(Chart analysis data)

==================================================

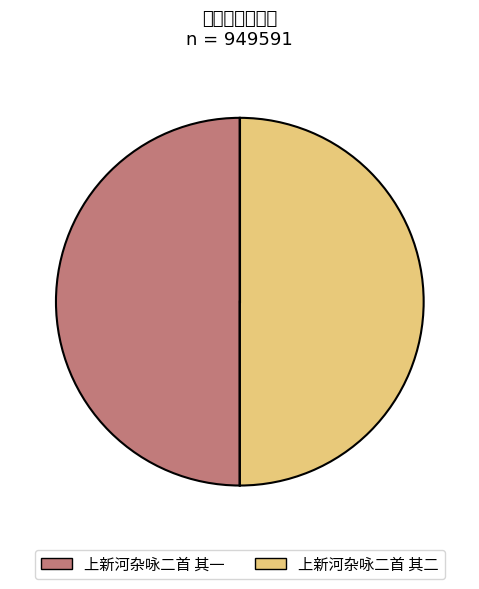

Approximately how many times larger is the value at 上新河杂咏二首 其二 compared to 上新河杂咏二首 其一?

1.0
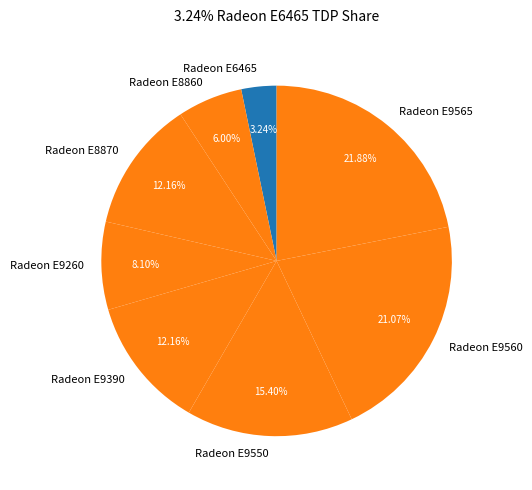

Which has a higher value, Radeon E9260 or Radeon E6465?

Radeon E9260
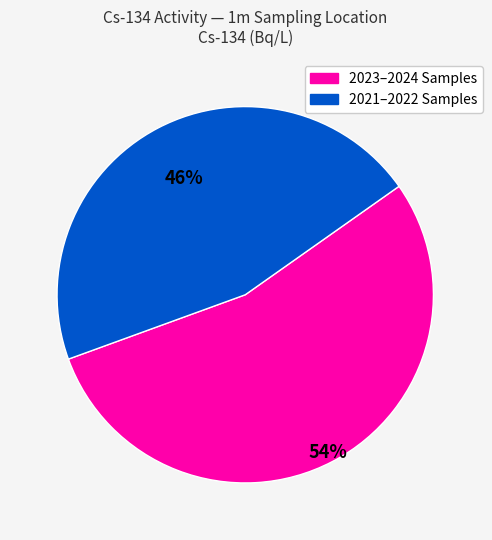

To the nearest percent, what percentage of the pie is 2021–2022 Samples?

46%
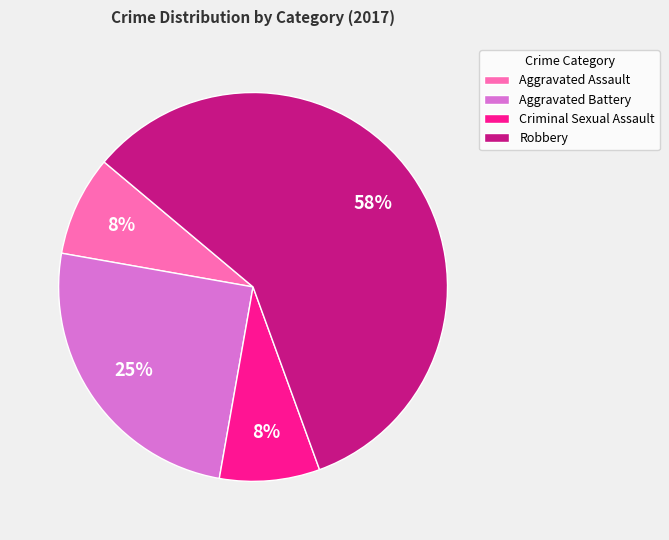

To the nearest percent, what is the average slice percentage?

25%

==================================================

* Task details *
Recast the lines above as a JSON list of strings, one string per line, with blank lines omitted. Leave the pictures out.

* Output *
[
  "Approximately how many times larger is the value at 上新河杂咏二首 其二 compared to 上新河杂咏二首 其一?",
  "1.0",
  "Which has a higher value, Radeon E9260 or Radeon E6465?",
  "Radeon E9260",
  "To the nearest percent, what percentage of the pie is 2021–2022 Samples?",
  "46%",
  "To the nearest percent, what is the average slice percentage?",
  "25%"
]